Are Icelandic chickens good for meat?
Yes, Icelandic chickens are good for meat production (though better for egg production). You can cull unproductive hens and the males and use them for meat if you want to downsize your flock.
What are the benefits of owning Icelandic chickens?
This is a landrace, heritage breed with ties back to Iceland. Keeping their lineage intact can help increase their numbers. Many flock owners find many benefits to raising them for egg and meat production, as foragers, and as pets.
Where can I buy Icelandic chickens?
You can buy them from an Icelandic chickens hatchery or look online for people who sell them from their backyard flocks.
How cold hardy are Icelandic chickens?
Icelandic chickens can withstand cold temperatures but will need shelter. Maintaining a well-ventilated, draft-free coop will be important in cold, winter months. Keeping them dry is essential so they don’t get frostbite. Still, they are able to thrive in the cold as that is their origin. Hens will lay throughout the winter months. Continue to provide nutritious food for them, especially as opportunities for foraging may be limited.
What do you need to raise Icelandic chickens?

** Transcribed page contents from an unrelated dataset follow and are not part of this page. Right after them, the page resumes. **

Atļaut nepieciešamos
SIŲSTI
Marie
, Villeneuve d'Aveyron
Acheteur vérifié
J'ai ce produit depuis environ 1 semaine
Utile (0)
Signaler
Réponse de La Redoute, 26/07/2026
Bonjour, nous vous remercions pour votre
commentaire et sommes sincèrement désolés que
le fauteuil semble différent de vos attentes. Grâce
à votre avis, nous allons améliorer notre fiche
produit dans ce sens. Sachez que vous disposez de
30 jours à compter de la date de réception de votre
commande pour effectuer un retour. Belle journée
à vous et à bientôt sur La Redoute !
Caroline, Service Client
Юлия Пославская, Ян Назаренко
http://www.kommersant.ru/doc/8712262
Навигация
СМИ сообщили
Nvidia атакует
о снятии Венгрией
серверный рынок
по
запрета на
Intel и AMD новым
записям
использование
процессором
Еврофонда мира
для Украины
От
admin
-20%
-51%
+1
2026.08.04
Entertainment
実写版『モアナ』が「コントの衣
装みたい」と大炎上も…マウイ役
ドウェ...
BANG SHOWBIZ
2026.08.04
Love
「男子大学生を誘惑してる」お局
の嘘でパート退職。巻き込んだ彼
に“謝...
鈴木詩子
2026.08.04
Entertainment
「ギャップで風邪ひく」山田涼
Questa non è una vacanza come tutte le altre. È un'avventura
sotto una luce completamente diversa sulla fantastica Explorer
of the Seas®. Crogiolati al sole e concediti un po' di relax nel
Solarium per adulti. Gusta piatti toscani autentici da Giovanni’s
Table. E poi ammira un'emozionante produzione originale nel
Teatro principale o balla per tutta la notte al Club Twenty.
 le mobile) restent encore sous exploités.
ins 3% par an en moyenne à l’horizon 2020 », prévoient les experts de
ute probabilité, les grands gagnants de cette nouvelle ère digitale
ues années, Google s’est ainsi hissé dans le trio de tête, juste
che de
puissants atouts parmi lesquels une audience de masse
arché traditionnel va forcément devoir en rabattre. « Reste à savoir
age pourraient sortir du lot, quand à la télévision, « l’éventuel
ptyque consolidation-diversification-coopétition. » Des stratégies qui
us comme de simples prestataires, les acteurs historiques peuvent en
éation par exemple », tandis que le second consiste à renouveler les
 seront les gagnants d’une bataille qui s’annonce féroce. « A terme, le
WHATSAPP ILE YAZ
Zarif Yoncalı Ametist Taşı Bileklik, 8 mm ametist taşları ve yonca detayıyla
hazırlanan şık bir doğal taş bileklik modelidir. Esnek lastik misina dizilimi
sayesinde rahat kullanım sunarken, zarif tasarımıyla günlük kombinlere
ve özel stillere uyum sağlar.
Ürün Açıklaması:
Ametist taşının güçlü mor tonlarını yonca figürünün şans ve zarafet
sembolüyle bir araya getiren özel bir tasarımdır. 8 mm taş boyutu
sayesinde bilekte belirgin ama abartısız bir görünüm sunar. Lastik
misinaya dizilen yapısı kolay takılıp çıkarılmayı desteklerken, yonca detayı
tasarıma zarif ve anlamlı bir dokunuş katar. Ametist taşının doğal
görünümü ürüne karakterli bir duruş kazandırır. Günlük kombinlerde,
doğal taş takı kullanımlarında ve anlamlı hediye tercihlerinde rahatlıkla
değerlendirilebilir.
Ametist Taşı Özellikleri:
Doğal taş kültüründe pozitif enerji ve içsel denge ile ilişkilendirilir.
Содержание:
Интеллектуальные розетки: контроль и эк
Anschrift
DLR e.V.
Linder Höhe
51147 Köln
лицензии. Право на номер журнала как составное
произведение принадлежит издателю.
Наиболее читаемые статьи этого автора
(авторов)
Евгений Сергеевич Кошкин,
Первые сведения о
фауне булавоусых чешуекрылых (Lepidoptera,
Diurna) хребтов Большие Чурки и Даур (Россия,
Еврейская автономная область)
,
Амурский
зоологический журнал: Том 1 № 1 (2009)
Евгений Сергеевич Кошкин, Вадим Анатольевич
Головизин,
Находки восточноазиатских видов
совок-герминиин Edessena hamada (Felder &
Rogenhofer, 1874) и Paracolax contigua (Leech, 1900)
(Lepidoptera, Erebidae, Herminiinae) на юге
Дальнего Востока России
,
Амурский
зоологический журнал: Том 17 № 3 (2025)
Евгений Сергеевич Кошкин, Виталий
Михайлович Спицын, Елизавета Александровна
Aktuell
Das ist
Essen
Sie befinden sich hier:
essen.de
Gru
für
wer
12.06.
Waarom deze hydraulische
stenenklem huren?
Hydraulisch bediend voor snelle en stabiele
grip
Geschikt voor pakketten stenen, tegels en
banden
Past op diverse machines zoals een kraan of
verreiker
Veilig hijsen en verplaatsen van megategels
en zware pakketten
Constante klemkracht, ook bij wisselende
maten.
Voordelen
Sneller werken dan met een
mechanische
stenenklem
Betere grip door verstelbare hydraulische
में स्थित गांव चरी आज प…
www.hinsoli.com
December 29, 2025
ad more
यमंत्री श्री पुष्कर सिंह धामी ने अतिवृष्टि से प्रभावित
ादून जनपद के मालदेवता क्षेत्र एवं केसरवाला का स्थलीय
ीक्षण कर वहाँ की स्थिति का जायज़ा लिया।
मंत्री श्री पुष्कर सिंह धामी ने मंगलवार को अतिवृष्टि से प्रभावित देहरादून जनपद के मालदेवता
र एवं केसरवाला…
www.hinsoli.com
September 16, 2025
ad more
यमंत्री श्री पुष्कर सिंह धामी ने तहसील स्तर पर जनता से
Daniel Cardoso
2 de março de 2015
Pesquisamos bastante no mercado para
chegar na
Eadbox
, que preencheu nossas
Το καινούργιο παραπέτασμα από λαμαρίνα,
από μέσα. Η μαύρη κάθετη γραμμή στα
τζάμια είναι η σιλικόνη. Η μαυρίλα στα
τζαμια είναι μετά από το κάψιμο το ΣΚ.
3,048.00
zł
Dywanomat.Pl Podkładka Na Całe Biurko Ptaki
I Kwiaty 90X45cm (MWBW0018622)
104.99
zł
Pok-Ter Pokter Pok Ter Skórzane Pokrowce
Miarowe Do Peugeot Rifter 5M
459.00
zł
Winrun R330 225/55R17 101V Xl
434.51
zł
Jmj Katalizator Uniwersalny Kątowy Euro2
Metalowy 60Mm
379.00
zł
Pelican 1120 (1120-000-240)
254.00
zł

This breed in particular will benefit from opportunities to forage. Like with raising all breeds, there are things all chickens need. These include nutritious food, access to fresh water, exposure to fresh air, a secure shelter to protect them from predators, enough space so they are not stressed, and protection from the elements. If you keep a rooster among your hens, you will want to be sure to have a minimum of 8 – 10 hens to minimize their stress.
Do Icelandic chickens have any health concerns?
They require basic care to stay healthy. Icelandic chickens are very hardy and excellent foragers, and when given the opportunity, tend to get most of their nutrition from the land. This means that they don’t have very many health concerns. To ensure they don’t become malnourished, provide a healthy diet of backup feed and layer feed for laying hens. They also need access to fresh water. Regularly check them for signs of distress and health concerns like you would with other livestock. Keep them dry in cold months.
Are Icelandic chickens good at flying?
While most chickens aren’t technically good flyers, the Icelandic chicken can fly. It’s part of their survival instinct.
How well do Icelandic chickens handle heat?
These chickens are cold, hardy, so with general care, they can handle the cold very well. Thankfully, they can also handle a host of other temperature ranges very well, meaning they can deal with heat just as well as with cold. Provide shade protection from the sun and plenty of fresh water during hot times.
The Breed to Raise
Because they are somewhat self-sufficient and low maintenance, they are easy to raise, even as a commercial chicken. If you have some land, this may be a good chicken to raise.
Another excellent trait of this chicken breed is its adaptability. It’s renowned for its hardiness and ability to withstand extremely cold temperatures. These chickens and roosters are cold-hardy and very adaptable. The hens are good mothers that take excellent care of Icelandic chicks and produce a good number of eggs from a rather young age.
Even though they aren’t very big, they still produce a reasonable amount of meat. Being friendly and having an easy-going temperament makes them perfect for people who are just starting out raising chickens and want a breed that’s easy to manage.